■ **Task item**
Nothing in the records may change. Output them all exactly.

■ **Dataset entries**

=======

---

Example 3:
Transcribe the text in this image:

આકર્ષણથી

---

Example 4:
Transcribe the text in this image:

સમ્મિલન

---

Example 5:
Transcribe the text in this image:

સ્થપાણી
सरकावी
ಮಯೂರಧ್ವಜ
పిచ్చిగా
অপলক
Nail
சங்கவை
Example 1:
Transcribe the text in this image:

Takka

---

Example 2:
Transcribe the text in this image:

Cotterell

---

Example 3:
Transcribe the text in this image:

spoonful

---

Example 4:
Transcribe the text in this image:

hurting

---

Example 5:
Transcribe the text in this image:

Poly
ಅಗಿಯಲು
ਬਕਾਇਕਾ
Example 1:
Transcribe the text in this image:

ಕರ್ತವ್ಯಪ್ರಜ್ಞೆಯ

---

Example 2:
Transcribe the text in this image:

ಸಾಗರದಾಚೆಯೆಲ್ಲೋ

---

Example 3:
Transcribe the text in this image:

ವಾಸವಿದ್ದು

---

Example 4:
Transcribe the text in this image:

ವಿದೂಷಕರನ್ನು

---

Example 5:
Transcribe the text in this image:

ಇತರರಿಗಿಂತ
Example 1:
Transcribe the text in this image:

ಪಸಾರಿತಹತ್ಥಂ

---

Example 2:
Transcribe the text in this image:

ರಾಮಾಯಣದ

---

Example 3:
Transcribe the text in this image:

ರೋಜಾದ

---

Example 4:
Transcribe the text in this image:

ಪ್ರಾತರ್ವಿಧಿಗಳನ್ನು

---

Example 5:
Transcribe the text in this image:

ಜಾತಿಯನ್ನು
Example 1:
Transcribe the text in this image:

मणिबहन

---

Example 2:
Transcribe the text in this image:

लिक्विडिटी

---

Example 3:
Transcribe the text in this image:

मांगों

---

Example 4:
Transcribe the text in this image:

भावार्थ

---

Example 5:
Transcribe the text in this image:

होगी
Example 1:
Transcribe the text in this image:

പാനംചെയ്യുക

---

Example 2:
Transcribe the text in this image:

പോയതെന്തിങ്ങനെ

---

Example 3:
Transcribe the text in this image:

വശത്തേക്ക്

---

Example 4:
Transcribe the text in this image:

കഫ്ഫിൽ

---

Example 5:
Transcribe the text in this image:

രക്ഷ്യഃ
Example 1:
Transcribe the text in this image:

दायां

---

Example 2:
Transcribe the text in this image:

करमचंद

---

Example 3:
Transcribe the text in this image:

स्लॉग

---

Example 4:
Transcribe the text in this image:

=======

■ **Result of this exercise**
---

Example 3:
Transcribe the text in this image:

આકર્ષણથી

---

Example 4:
Transcribe the text in this image:

સમ્મિલન

---

Example 5:
Transcribe the text in this image:

સ્થપાણી
सरकावी
ಮಯೂರಧ್ವಜ
పిచ్చిగా
অপলক
Nail
சங்கவை
Example 1:
Transcribe the text in this image:

Takka

---

Example 2:
Transcribe the text in this image:

Cotterell

---

Example 3:
Transcribe the text in this image:

spoonful

---

Example 4:
Transcribe the text in this image:

hurting

---

Example 5:
Transcribe the text in this image:

Poly
ಅಗಿಯಲು
ਬਕਾਇਕਾ
Example 1:
Transcribe the text in this image:

ಕರ್ತವ್ಯಪ್ರಜ್ಞೆಯ

---

Example 2:
Transcribe the text in this image:

ಸಾಗರದಾಚೆಯೆಲ್ಲೋ

---

Example 3:
Transcribe the text in this image:

ವಾಸವಿದ್ದು

---

Example 4:
Transcribe the text in this image:

ವಿದೂಷಕರನ್ನು

---

Example 5:
Transcribe the text in this image:

ಇತರರಿಗಿಂತ
Example 1:
Transcribe the text in this image:

ಪಸಾರಿತಹತ್ಥಂ

---

Example 2:
Transcribe the text in this image:

ರಾಮಾಯಣದ

---

Example 3:
Transcribe the text in this image:

ರೋಜಾದ

---

Example 4:
Transcribe the text in this image:

ಪ್ರಾತರ್ವಿಧಿಗಳನ್ನು

---

Example 5:
Transcribe the text in this image:

ಜಾತಿಯನ್ನು
Example 1:
Transcribe the text in this image:

मणिबहन

---

Example 2:
Transcribe the text in this image:

लिक्विडिटी

---

Example 3:
Transcribe the text in this image:

मांगों

---

Example 4:
Transcribe the text in this image:

भावार्थ

---

Example 5:
Transcribe the text in this image:

होगी
Example 1:
Transcribe the text in this image:

പാനംചെയ്യുക

---

Example 2:
Transcribe the text in this image:

പോയതെന്തിങ്ങനെ

---

Example 3:
Transcribe the text in this image:

വശത്തേക്ക്

---

Example 4:
Transcribe the text in this image:

കഫ്ഫിൽ

---

Example 5:
Transcribe the text in this image:

രക്ഷ്യഃ
Example 1:
Transcribe the text in this image:

दायां

---

Example 2:
Transcribe the text in this image:

करमचंद

---

Example 3:
Transcribe the text in this image:

स्लॉग

---

Example 4:
Transcribe the text in this image:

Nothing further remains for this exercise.